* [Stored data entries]
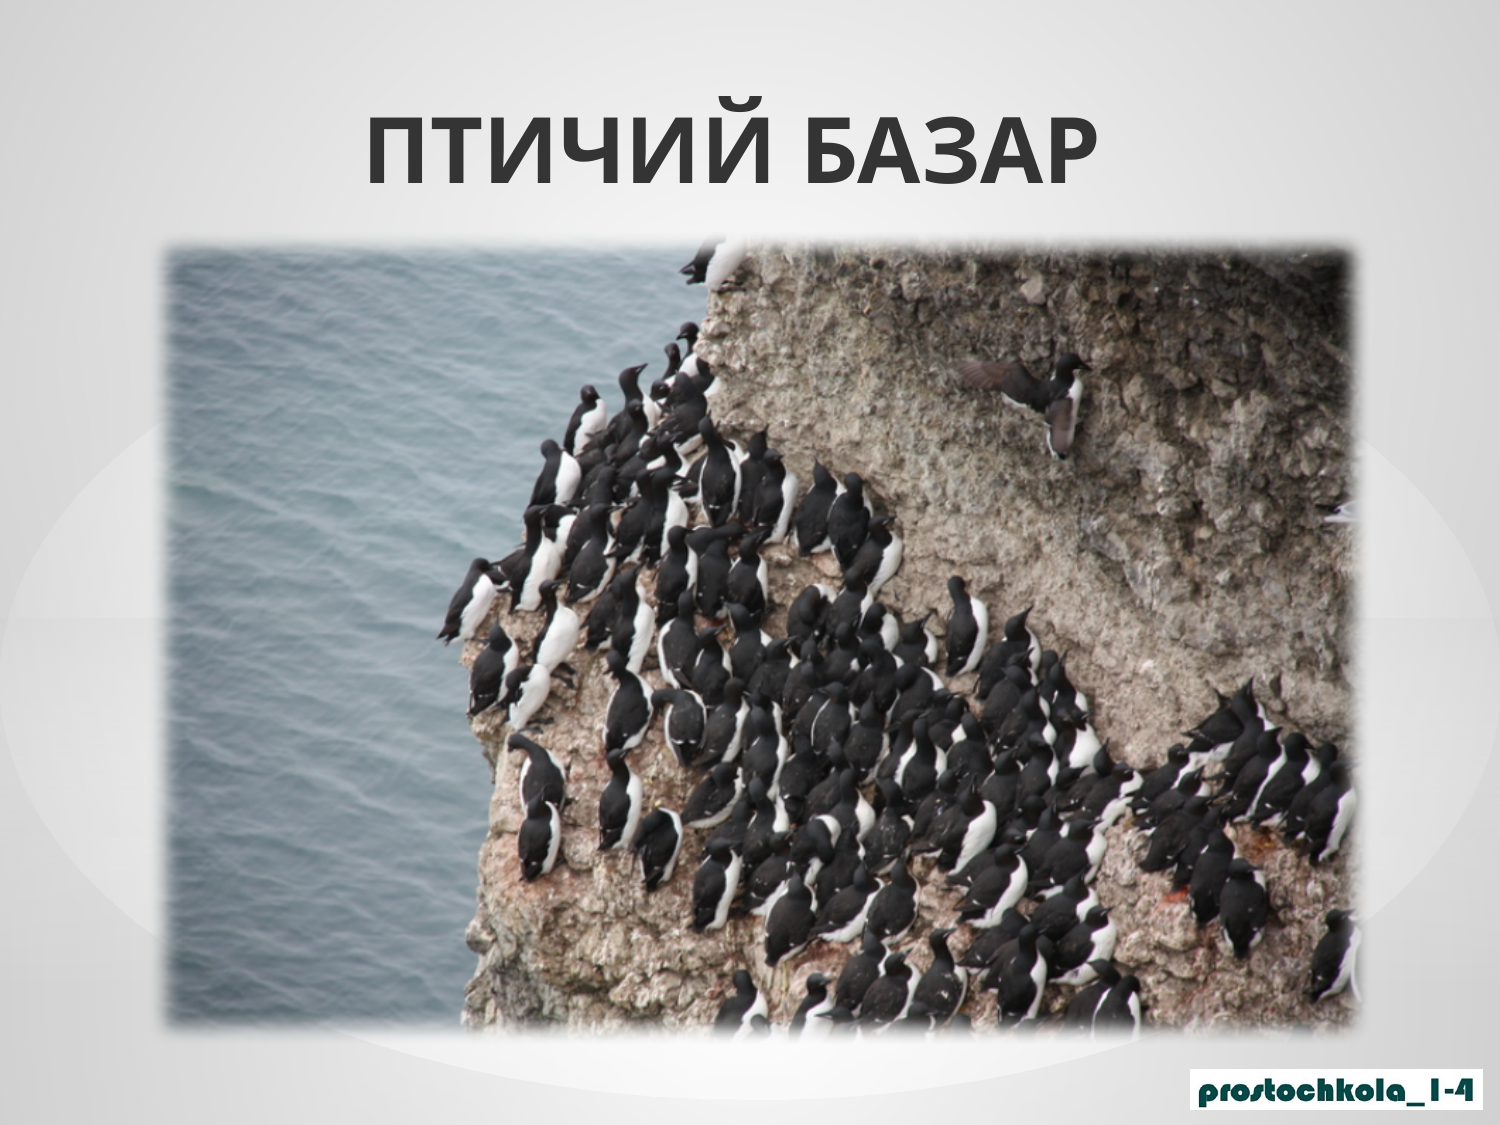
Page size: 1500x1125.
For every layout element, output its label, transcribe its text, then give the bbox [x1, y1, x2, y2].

picture [148, 231, 1371, 1047]
text_box ПТИЧИЙ БАЗАР [76, 84, 1388, 209]
picture [1190, 1069, 1483, 1110]
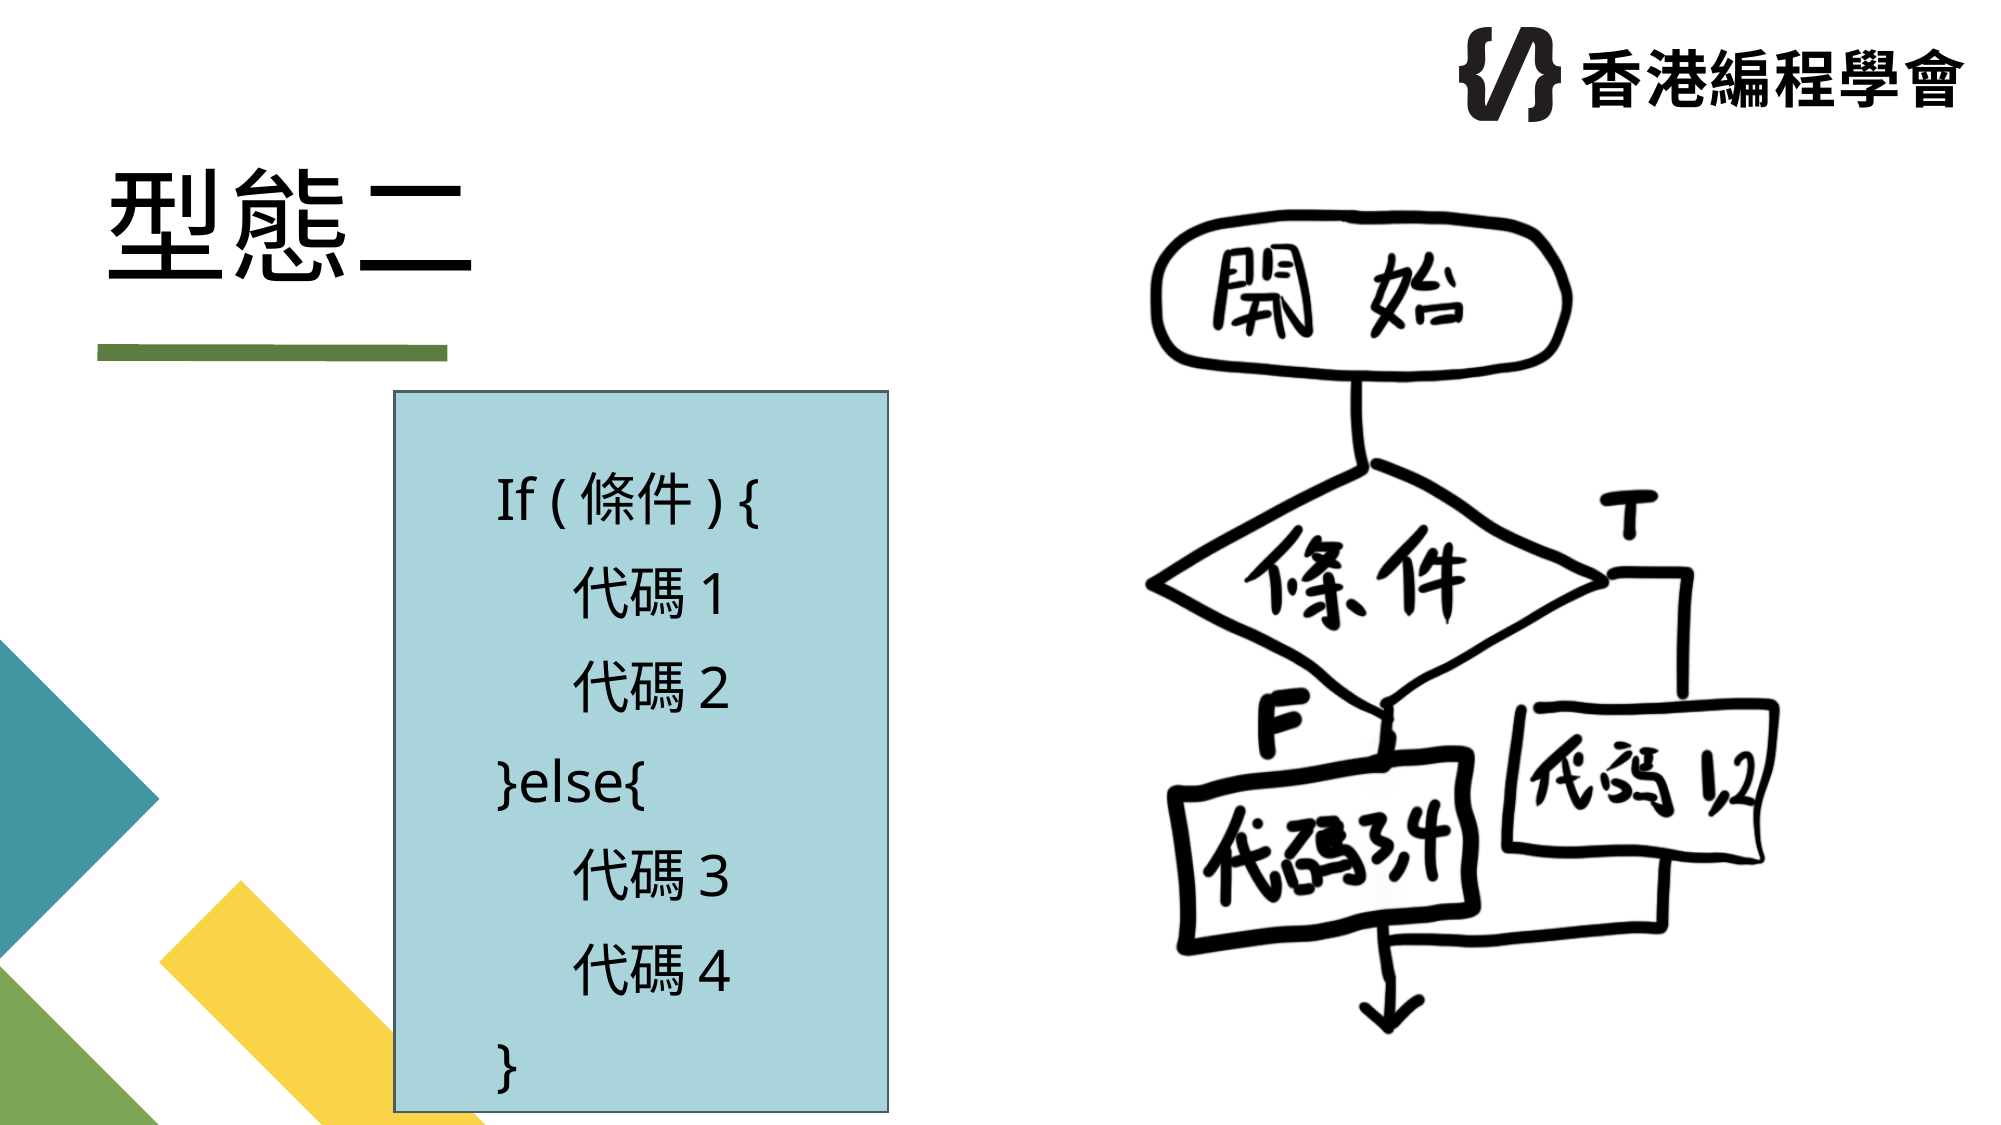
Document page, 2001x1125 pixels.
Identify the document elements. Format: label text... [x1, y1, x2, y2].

text_box 型態二 [103, 128, 633, 307]
text_box If (條件) { 代碼1 代碼2 }else{ 代碼3 代碼4 } [496, 433, 809, 1103]
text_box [1459, 27, 1985, 122]
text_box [0, 639, 486, 1125]
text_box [1052, 189, 1783, 1079]
text_box [393, 390, 889, 1113]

* [Task brief] Without the images, output all the entries exactly as they stand.

* [Task solution]
Page size: 1500x1125.
For every layout element, output its label, transcribe its text, then give the bbox [x1, y1, x2, y2].

picture [148, 231, 1371, 1047]
text_box ПТИЧИЙ БАЗАР [76, 84, 1388, 209]
picture [1190, 1069, 1483, 1110]
Document page, 2001x1125 pixels.
Identify the document elements. Format: label text... [x1, y1, x2, y2].

text_box 型態二 [103, 128, 633, 307]
text_box If (條件) { 代碼1 代碼2 }else{ 代碼3 代碼4 } [496, 433, 809, 1103]
text_box [1459, 27, 1985, 122]
text_box [0, 639, 486, 1125]
text_box [1052, 189, 1783, 1079]
text_box [393, 390, 889, 1113]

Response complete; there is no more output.